TASK GOAL:
Set down the records below word for word, from the line with "The value of" to the line with "What is the sum", including both of those lines. Leave the pictures out of your copy.

SOURCE RECORDS:
++++++++++++++++++++
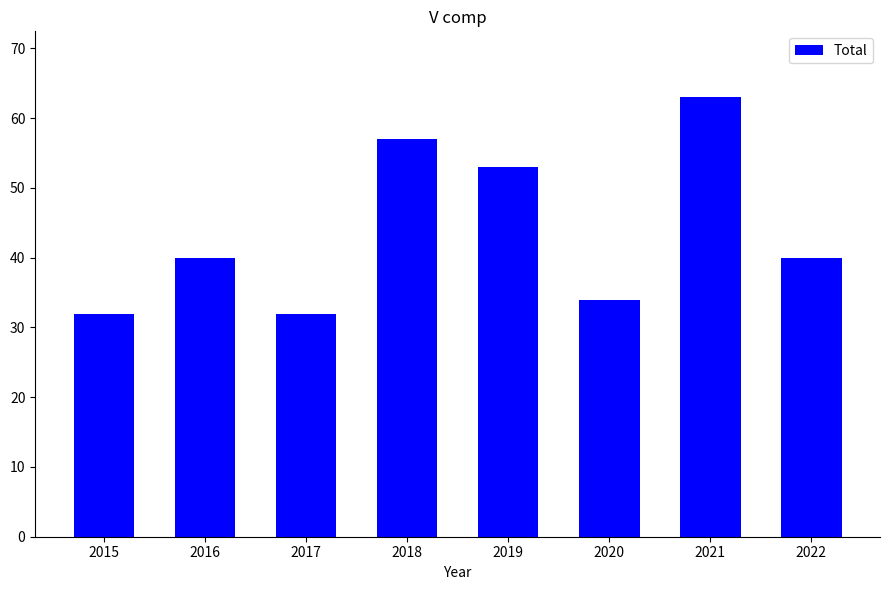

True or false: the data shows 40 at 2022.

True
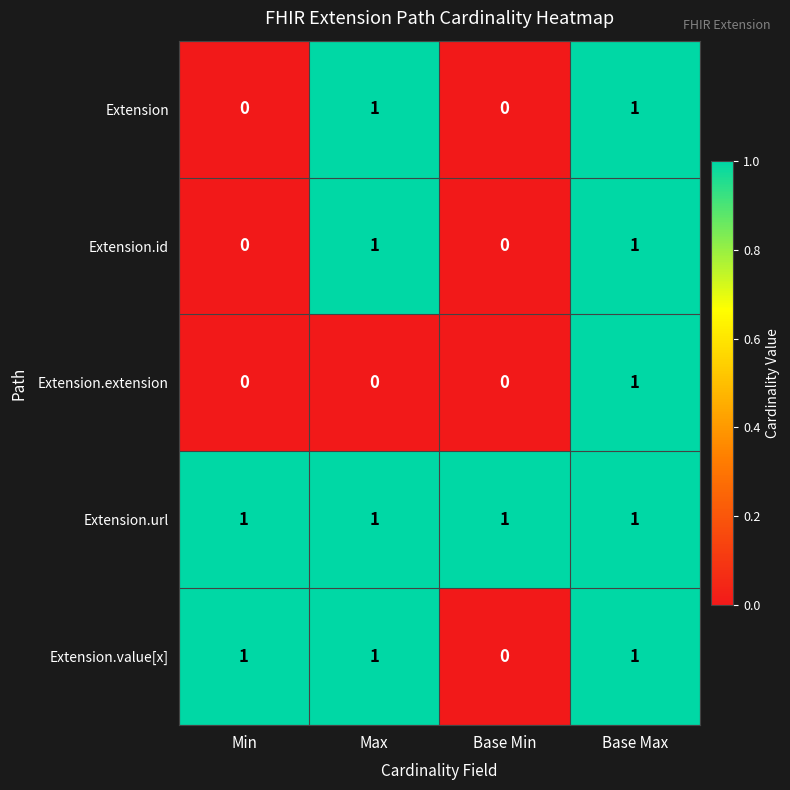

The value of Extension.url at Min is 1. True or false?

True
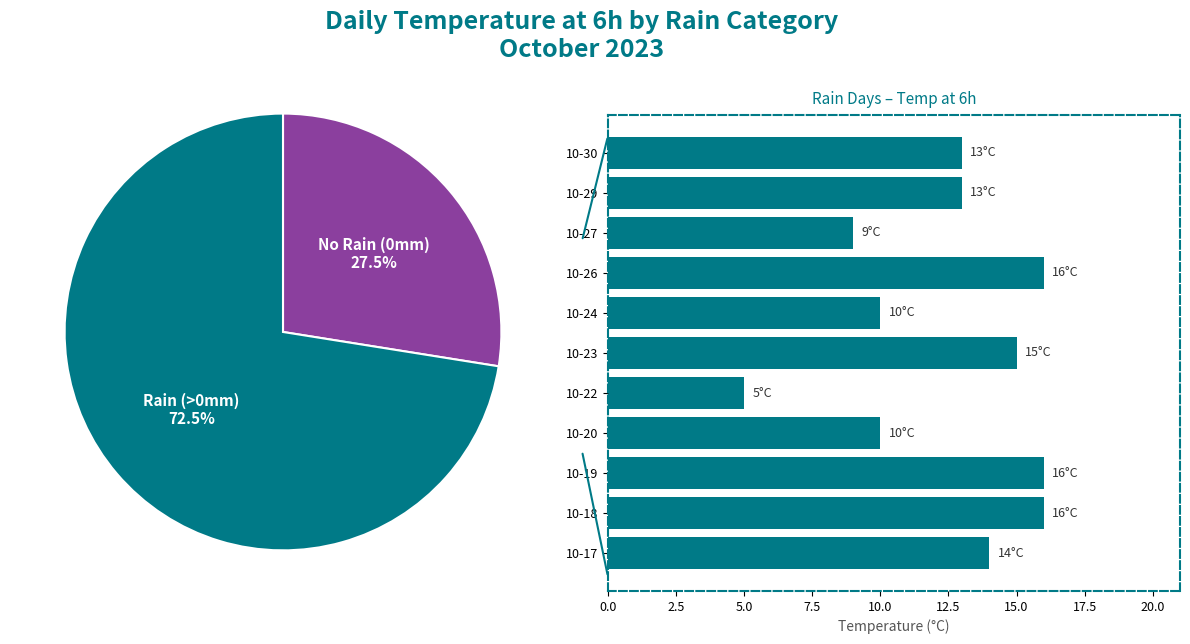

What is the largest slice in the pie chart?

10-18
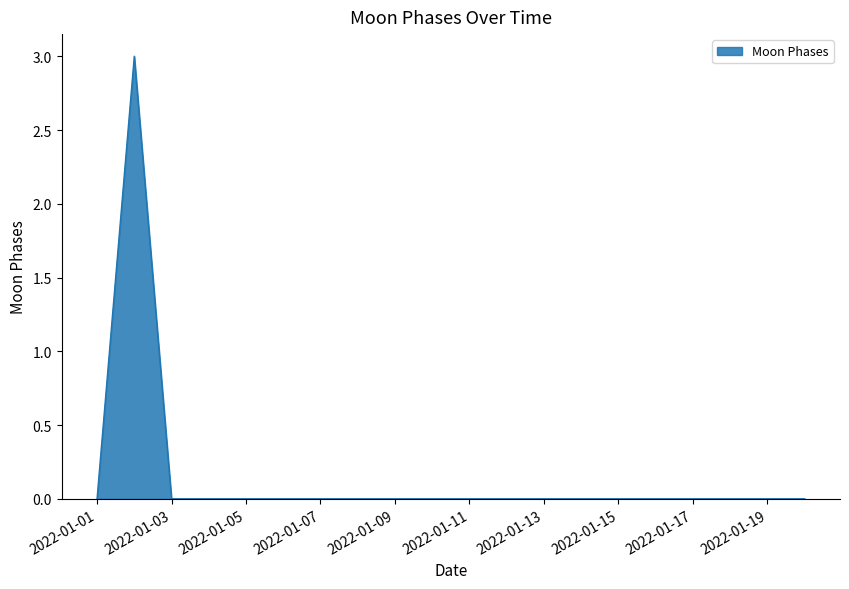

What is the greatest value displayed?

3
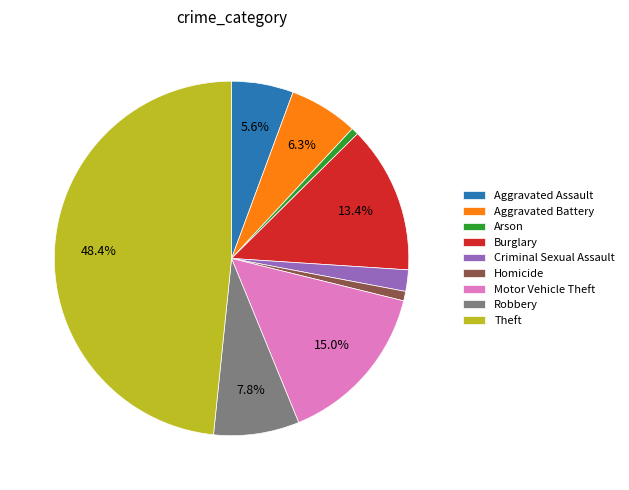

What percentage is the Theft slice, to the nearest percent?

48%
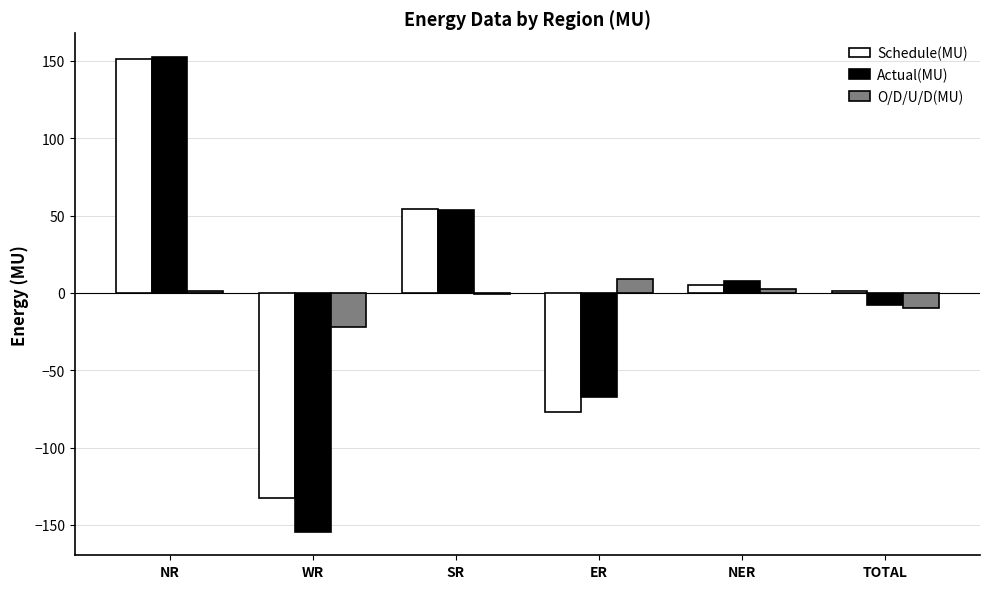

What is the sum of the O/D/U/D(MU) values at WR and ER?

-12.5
++++++++++++++++++++
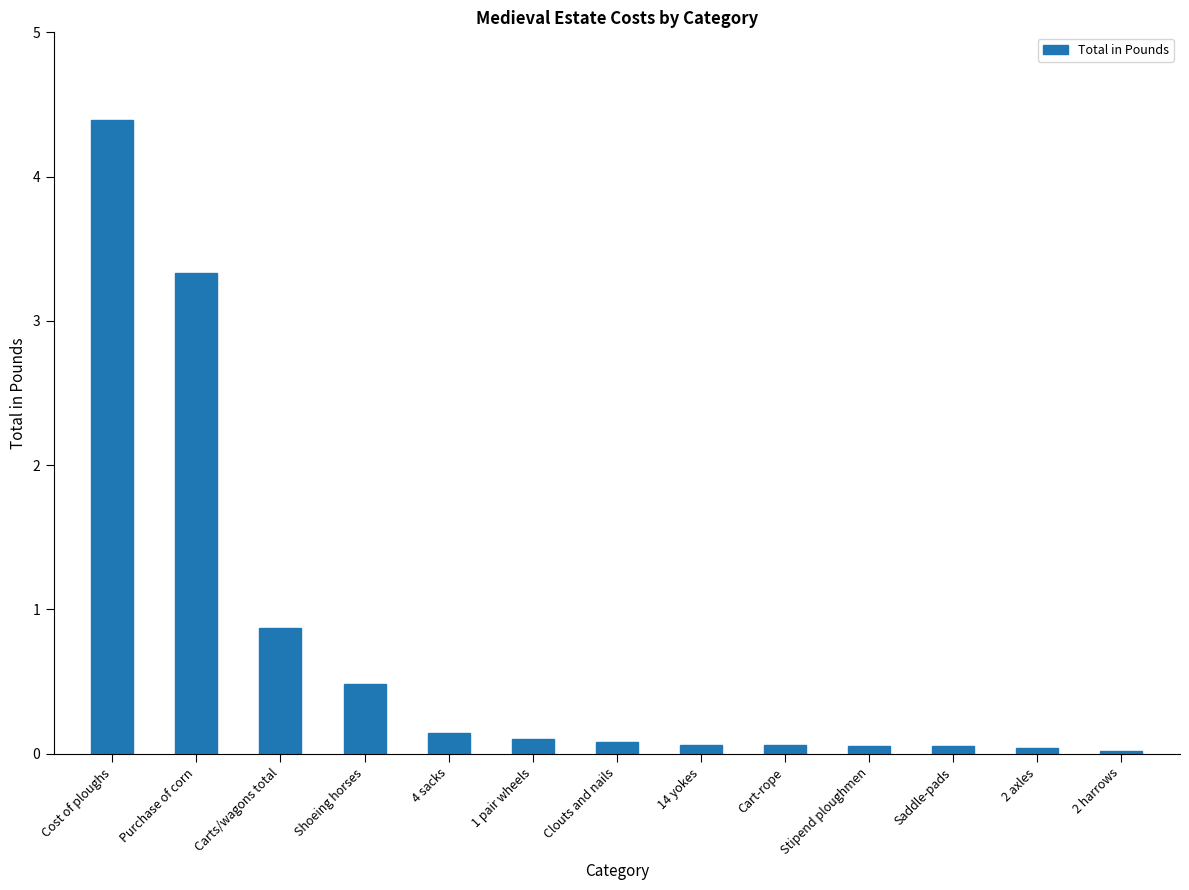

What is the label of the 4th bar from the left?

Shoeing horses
++++++++++++++++++++
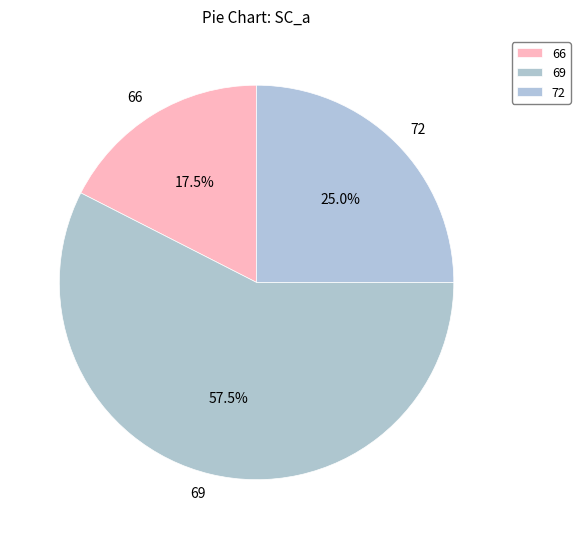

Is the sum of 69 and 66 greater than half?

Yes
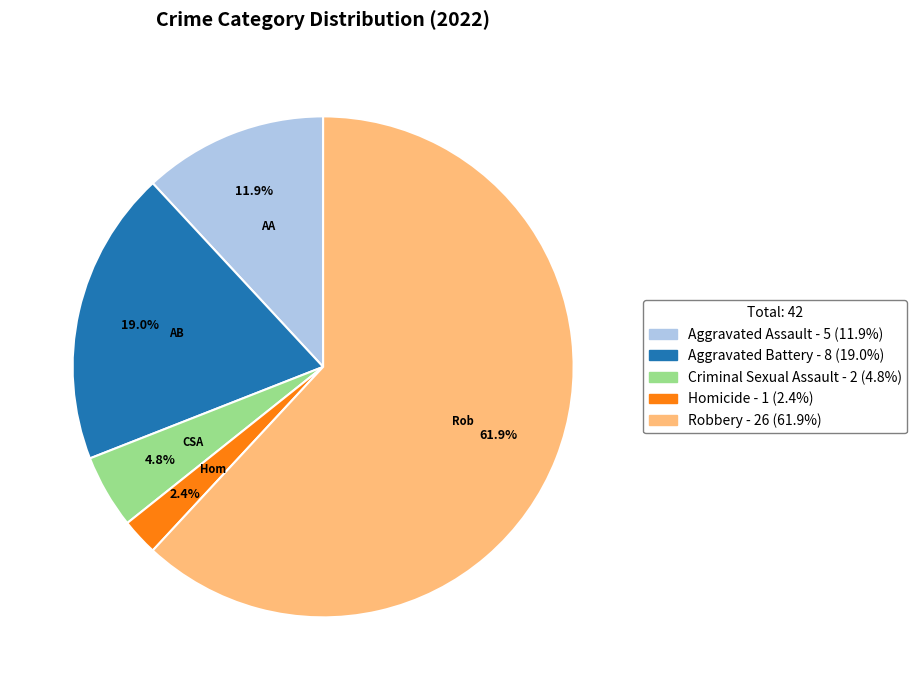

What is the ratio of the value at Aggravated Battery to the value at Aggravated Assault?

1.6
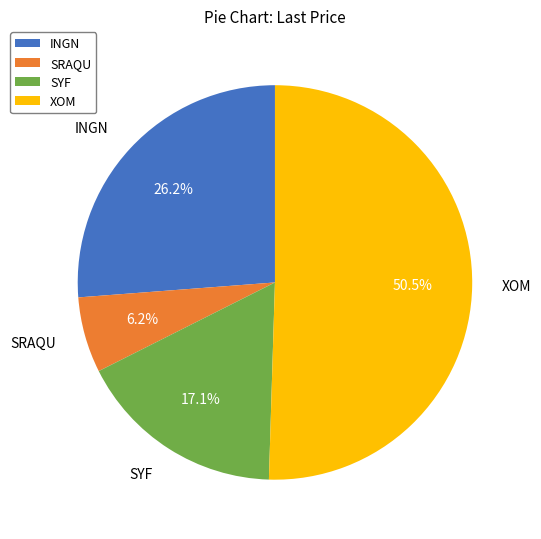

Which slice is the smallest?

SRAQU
++++++++++++++++++++
RESULT:
The value of Extension.url at Min is 1. True or false?

True

What is the largest slice in the pie chart?

10-18

What is the greatest value displayed?

3

What percentage is the Theft slice, to the nearest percent?

48%

What is the sum of the O/D/U/D(MU) values at WR and ER?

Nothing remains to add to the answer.